What Gradient Labs Actually Builds
At the heart of Gradient’s offering is Otto, a procedural AI agent trained not only on language, but on logic, workflows, and regulation-specific processes. Otto is designed to do more than deflect tickets—it executes complex, multi-step operations with contextual awareness and institutional memory. This includes:
- Authenticating customers based on regulatory KYC logic
- Freezing and replacing lost or compromised cards
- Initiating fraud investigations with audit-trail documentation
- Updating sensitive financial records based on customer intent
- Navigating policies with precision across jurisdictions and use cases
Unlike large language models used in general-purpose tools, Otto is fine-tuned to function as an agent within a system, not just as an interface. It reads and writes data into existing tools like Intercom, Zendesk, and Freshdesk, and operates within strict guardrails. Every action Otto takes is explainable, logged, and reproducible—key requirements for firms under financial regulation.
Deep Automation Without Sacrificing Control
One of the most significant technical differentiators is Gradient’s use of procedural abstraction rather than purely generative reasoning. Where many chatbots guess intent and hallucinate solutions, Gradient’s architecture composes responses and actions from predefined, verifiable steps—similar to a decision engine layered over an LLM core.
This means companies can map out their internal logic (for example, how to handle disputes on a credit card transaction) and let Otto execute it precisely, without human-in-the-loop intervention—but still with oversight. Compliance teams can audit decisions, test edge cases, and impose restrictions, ensuring that the AI remains within approved operational bounds.
And because Gradient’s onboarding process doesn’t rely solely on static datasets, but includes dynamic process learning, resolution rates start high—often 40–60% from day one—and increase quickly as the system adapts to the firm’s exact workflows.
What This Means for the Future of Customer Operations
The implications of Gradient Labs’ work go beyond support tickets. In many ways, the company is building a new AI layer for enterprise process execution, one that is rooted in regulation-aware architecture. Rather than applying AI retroactively to isolated support functions, Gradient is embedding intelligence directly into operational fabric.

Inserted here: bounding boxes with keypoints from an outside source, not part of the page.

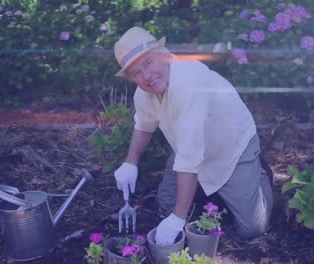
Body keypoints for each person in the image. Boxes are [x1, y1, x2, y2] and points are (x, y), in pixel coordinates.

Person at [113, 26, 273, 246]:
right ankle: (203, 193)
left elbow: (189, 160)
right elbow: (144, 124)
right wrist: (130, 163)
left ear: (164, 55)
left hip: (230, 149)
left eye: (148, 63)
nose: (146, 76)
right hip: (189, 150)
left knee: (252, 228)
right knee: (166, 208)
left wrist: (178, 219)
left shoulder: (190, 85)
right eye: (136, 73)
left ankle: (258, 173)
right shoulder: (144, 93)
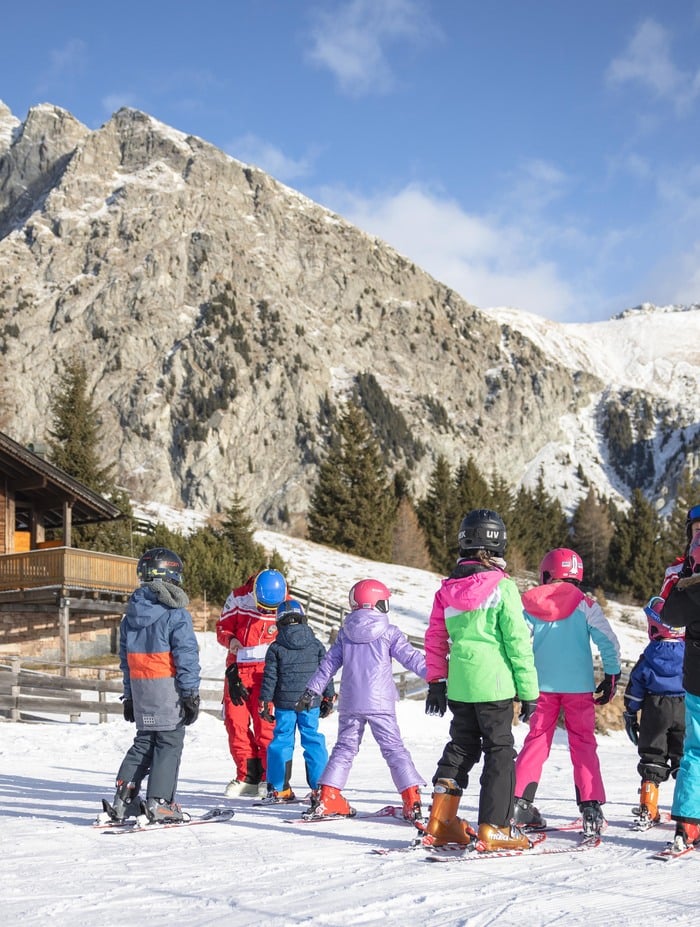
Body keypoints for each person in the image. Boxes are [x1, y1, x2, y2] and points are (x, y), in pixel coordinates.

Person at [422, 509, 540, 852]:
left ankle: (441, 821)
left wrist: (436, 682)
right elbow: (518, 643)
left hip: (461, 685)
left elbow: (435, 638)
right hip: (495, 686)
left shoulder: (447, 590)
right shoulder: (503, 588)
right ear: (499, 543)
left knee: (461, 746)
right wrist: (529, 692)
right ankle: (496, 826)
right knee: (499, 751)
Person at [295, 578, 427, 823]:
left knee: (344, 748)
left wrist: (310, 691)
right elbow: (413, 660)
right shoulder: (389, 633)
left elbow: (328, 666)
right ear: (377, 603)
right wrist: (441, 676)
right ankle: (412, 799)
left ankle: (329, 796)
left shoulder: (345, 634)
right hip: (380, 704)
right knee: (393, 749)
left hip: (351, 702)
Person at [512, 548, 622, 838]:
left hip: (540, 688)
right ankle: (590, 806)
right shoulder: (586, 604)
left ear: (547, 572)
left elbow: (517, 642)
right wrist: (611, 674)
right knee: (583, 743)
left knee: (536, 740)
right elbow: (607, 640)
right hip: (579, 689)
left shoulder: (530, 603)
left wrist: (516, 679)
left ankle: (518, 801)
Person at [102, 547, 201, 824]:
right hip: (167, 690)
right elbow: (186, 656)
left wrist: (130, 696)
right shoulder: (175, 614)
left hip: (143, 691)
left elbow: (126, 661)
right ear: (172, 576)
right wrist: (191, 693)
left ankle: (124, 800)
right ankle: (160, 802)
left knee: (144, 743)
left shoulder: (130, 616)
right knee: (169, 743)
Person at [216, 568, 287, 797]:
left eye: (270, 609)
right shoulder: (237, 598)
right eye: (262, 606)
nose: (266, 611)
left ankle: (269, 776)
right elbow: (222, 628)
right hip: (238, 669)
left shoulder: (290, 604)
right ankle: (247, 776)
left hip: (268, 673)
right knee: (235, 723)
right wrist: (232, 640)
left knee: (266, 725)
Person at [258, 599, 335, 802]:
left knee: (282, 740)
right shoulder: (316, 644)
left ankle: (279, 789)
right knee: (313, 739)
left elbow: (270, 677)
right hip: (311, 701)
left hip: (284, 703)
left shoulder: (276, 647)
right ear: (303, 619)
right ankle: (321, 789)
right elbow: (325, 672)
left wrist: (265, 701)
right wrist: (328, 696)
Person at [622, 597, 685, 826]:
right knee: (686, 760)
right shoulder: (690, 652)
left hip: (654, 709)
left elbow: (636, 686)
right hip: (684, 707)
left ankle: (648, 807)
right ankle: (686, 816)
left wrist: (630, 713)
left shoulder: (649, 655)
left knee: (653, 756)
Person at [661, 533, 700, 850]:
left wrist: (683, 579)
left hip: (697, 683)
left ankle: (687, 824)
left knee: (695, 752)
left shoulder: (690, 592)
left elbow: (667, 616)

This is particularly meaningful for industries that have historically lagged in AI adoption—not because of lack of interest, but because of risk. Financial institutions, for example, are eager to modernize but constrained by internal controls, liability fears, and the need for absolute traceability.

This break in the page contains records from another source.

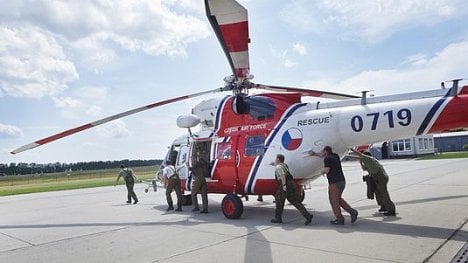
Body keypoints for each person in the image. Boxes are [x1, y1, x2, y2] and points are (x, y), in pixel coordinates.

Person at [310, 146, 358, 225]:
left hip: (334, 182)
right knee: (338, 199)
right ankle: (352, 212)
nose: (321, 153)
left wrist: (321, 172)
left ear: (325, 151)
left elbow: (326, 170)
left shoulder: (327, 159)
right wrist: (314, 154)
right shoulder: (335, 156)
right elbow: (323, 156)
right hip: (341, 181)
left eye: (322, 151)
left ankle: (340, 219)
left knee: (334, 200)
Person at [350, 148, 396, 216]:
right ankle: (383, 206)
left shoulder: (369, 159)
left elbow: (359, 155)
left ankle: (391, 210)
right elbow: (364, 168)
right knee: (377, 192)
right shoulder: (368, 161)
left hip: (381, 178)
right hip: (377, 178)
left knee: (384, 194)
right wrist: (359, 162)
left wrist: (352, 150)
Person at [270, 154, 313, 225]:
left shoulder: (279, 167)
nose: (275, 160)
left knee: (279, 201)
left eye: (276, 159)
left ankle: (278, 218)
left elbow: (282, 175)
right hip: (290, 186)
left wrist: (284, 186)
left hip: (284, 185)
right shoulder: (284, 165)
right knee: (295, 201)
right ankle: (307, 216)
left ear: (278, 159)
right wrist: (273, 164)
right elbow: (281, 168)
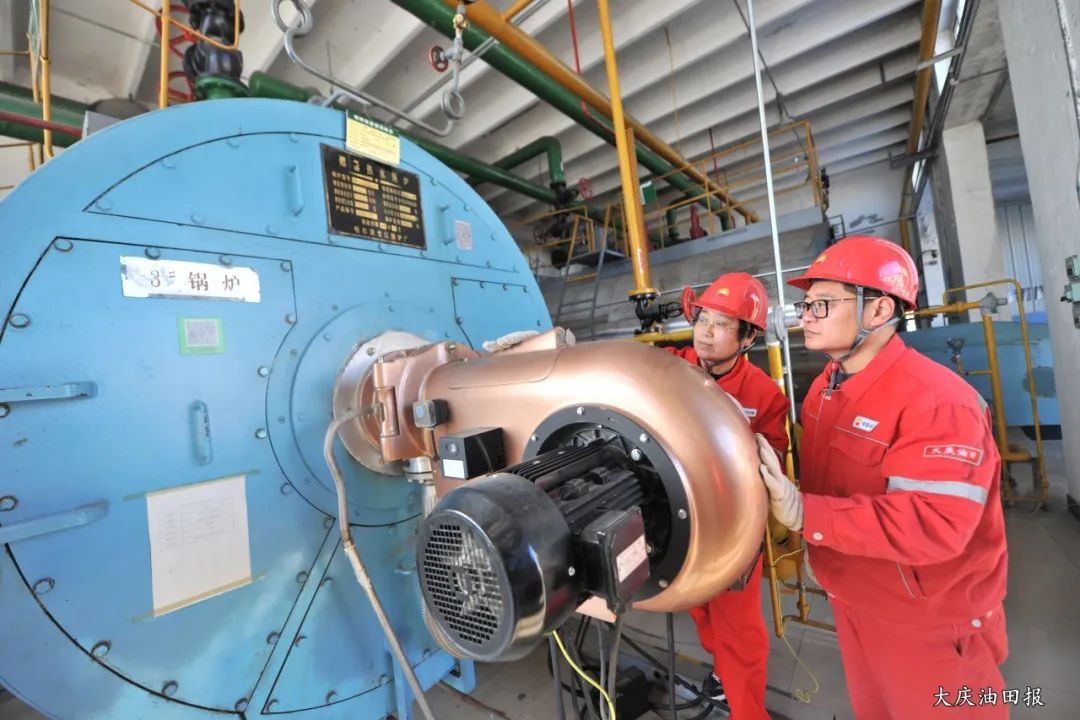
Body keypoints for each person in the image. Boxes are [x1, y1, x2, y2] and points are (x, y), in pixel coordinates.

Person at [756, 235, 1008, 719]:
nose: (805, 317)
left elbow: (935, 524)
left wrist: (807, 513)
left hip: (927, 621)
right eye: (805, 305)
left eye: (822, 304)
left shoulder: (937, 403)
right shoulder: (825, 391)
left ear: (878, 310)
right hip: (854, 599)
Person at [665, 271, 788, 720]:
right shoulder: (669, 367)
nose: (706, 332)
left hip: (733, 527)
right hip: (678, 516)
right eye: (703, 320)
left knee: (738, 627)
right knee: (696, 606)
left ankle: (748, 712)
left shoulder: (764, 395)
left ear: (748, 337)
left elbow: (773, 462)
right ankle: (722, 672)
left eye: (721, 324)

Gradient is offering a viable model for what AI looks like in that context. A model that balances:
- Speed and responsiveness with precision and accountability
- User experience gains with regulatory defensibility
- Deep automation with human oversight and clarity
In doing so, Gradient Labs is helping reshape not just how service gets delivered—but how systems get trusted. If Otto and agents like it continue to succeed, we may look back on Gradient Labs as one of the first real examples of AI not just acting smart, but acting responsibly inside some of the most sensitive institutions in the world.
And that may be the breakthrough that finally brings true AI transformation to the heart of the economy.